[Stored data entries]

=======

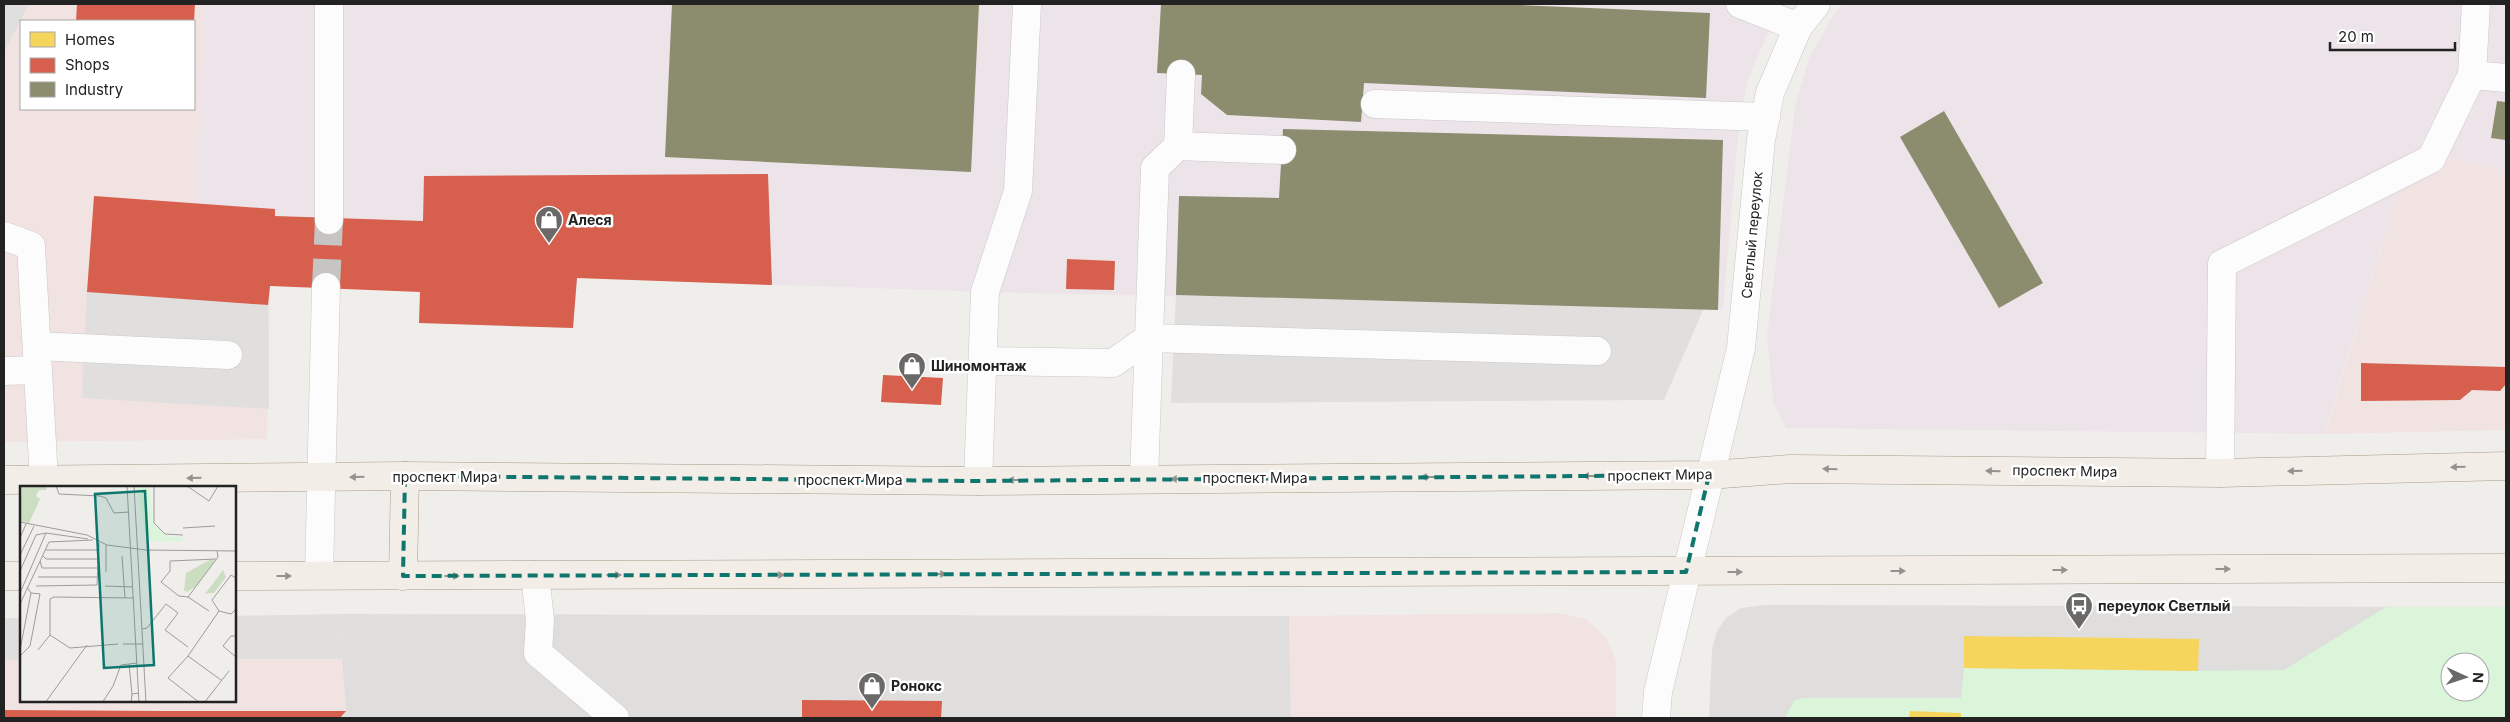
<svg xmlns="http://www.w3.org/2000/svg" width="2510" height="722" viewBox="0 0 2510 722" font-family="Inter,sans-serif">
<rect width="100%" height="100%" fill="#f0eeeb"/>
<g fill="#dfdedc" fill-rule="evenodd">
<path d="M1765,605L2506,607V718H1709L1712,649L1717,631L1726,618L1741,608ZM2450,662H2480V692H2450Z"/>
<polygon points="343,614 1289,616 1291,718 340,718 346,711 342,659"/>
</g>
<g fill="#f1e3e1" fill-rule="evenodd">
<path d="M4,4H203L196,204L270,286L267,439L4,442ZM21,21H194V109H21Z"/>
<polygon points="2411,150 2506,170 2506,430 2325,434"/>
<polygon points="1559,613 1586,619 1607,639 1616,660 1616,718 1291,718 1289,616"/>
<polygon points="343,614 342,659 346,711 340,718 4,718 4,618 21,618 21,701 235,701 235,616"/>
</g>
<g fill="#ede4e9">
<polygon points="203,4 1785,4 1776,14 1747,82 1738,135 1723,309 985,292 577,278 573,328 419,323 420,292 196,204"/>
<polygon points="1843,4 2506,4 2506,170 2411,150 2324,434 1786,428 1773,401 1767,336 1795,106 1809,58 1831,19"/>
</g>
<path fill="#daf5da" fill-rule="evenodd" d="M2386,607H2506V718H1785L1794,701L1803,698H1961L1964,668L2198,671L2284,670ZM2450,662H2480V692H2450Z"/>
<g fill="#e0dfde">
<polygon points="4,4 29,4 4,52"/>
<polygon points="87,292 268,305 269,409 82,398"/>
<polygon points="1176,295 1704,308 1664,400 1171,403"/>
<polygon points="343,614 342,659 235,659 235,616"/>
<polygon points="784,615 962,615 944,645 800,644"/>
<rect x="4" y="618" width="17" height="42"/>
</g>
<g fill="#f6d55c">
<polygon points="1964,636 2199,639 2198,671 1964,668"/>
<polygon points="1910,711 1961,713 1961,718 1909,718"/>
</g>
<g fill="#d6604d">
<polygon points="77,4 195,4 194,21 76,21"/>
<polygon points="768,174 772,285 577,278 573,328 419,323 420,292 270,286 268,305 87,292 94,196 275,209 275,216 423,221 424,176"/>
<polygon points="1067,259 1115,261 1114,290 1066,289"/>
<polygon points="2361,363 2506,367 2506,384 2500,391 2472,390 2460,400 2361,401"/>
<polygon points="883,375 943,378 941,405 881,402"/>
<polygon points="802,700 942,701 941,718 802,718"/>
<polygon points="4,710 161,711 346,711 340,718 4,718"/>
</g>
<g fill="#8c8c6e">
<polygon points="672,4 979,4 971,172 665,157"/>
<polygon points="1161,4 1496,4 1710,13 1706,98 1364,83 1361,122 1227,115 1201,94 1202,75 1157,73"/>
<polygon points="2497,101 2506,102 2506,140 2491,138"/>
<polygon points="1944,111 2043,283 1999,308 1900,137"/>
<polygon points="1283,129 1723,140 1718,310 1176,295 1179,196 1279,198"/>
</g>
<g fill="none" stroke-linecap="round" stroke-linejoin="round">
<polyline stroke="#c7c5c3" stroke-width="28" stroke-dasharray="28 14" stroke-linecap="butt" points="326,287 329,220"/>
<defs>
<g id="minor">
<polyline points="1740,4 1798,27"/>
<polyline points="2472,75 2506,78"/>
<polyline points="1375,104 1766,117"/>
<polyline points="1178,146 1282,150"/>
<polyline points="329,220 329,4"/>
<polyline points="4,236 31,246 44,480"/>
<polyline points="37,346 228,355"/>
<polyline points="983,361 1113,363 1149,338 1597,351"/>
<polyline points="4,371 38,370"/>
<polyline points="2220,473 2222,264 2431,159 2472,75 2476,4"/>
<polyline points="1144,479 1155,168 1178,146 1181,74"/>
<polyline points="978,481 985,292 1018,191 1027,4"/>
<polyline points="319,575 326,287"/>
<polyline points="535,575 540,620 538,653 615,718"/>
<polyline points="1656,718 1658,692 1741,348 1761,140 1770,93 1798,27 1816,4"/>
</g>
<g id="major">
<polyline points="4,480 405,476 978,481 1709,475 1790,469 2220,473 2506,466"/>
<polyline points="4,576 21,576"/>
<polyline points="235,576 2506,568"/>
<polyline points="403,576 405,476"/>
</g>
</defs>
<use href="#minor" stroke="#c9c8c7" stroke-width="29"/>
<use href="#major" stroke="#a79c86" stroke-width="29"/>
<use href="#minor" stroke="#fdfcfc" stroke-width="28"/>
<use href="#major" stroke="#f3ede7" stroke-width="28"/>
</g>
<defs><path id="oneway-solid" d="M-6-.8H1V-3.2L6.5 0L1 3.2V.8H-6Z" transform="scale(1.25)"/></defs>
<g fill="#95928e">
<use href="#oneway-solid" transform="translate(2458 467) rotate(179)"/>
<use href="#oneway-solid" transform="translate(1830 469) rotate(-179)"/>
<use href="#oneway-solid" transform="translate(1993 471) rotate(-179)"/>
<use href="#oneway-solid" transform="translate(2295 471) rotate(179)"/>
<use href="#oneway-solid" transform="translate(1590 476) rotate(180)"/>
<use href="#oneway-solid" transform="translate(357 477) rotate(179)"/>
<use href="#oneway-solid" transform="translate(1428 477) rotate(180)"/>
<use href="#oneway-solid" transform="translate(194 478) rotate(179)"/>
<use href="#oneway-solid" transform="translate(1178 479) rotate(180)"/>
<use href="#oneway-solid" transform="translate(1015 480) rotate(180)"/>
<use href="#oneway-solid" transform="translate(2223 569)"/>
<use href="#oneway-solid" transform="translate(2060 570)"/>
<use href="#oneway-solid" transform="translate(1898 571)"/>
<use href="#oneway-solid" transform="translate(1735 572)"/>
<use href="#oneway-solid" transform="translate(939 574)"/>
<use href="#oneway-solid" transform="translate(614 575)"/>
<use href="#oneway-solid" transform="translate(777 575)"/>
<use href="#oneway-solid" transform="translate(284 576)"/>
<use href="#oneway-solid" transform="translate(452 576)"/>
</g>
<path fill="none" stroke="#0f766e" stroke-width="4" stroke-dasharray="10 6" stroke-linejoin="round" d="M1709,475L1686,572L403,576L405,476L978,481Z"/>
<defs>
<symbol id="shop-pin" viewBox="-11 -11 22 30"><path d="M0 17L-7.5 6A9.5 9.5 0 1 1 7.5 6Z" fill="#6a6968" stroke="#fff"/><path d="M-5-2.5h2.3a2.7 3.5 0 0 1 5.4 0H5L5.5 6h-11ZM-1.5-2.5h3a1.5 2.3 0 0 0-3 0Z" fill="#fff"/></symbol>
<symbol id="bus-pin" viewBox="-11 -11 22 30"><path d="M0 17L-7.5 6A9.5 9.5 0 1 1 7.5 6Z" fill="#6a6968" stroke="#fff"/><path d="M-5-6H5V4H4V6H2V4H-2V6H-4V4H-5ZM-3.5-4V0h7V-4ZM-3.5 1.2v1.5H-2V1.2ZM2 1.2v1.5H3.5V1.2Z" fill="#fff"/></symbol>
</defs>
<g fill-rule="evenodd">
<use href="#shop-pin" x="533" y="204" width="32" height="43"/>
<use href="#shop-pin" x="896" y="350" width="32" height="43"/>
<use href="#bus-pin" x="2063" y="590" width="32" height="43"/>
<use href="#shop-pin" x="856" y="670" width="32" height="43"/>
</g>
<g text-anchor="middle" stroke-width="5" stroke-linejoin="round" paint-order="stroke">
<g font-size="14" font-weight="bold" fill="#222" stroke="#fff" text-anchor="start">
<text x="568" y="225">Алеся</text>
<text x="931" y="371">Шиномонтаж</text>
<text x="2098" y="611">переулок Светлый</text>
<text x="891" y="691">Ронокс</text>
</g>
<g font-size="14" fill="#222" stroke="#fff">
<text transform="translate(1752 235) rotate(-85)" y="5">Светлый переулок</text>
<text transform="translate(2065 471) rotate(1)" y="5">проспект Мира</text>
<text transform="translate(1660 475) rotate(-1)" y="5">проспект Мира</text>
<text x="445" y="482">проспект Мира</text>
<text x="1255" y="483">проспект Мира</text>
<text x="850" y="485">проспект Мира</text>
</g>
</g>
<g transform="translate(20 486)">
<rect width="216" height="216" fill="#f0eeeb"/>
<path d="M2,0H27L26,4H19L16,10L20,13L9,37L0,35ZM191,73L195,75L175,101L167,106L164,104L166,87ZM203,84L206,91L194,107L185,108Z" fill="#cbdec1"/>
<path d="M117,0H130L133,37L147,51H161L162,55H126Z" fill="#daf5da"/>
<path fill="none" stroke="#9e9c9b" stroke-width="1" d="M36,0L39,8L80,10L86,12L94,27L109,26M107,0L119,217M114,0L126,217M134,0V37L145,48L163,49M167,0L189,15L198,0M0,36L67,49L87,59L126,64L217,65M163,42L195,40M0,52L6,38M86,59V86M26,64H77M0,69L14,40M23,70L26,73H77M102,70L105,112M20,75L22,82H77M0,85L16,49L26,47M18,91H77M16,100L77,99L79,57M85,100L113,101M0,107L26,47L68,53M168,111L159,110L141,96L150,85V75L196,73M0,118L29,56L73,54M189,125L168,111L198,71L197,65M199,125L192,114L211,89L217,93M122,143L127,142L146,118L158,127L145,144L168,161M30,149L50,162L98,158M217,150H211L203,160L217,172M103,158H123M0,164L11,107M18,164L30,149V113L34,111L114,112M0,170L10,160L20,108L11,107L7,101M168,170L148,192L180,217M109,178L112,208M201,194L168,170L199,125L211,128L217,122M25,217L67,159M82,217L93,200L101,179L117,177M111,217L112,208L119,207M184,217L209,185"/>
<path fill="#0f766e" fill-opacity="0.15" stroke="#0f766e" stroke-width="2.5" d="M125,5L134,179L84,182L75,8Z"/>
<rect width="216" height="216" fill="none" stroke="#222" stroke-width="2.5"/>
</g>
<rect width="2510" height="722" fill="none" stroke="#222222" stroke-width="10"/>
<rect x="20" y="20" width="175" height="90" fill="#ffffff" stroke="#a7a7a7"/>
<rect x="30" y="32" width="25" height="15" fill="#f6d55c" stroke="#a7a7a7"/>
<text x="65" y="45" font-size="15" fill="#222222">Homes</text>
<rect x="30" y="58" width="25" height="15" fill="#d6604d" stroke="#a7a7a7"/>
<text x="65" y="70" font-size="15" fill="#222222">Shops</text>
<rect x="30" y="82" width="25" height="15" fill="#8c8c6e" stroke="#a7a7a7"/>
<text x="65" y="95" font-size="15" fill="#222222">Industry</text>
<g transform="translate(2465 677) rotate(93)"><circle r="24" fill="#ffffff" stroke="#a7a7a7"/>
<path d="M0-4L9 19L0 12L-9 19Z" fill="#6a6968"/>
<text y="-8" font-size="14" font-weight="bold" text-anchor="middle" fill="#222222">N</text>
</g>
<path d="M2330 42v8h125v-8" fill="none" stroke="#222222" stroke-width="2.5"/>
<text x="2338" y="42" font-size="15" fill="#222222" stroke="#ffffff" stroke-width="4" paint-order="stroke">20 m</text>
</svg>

=======

Assigned task —
Copy out each line of the entries that holds "middle".

The completed task —
<g text-anchor="middle" stroke-width="5" stroke-linejoin="round" paint-order="stroke">
<text y="-8" font-size="14" font-weight="bold" text-anchor="middle" fill="#222222">N</text>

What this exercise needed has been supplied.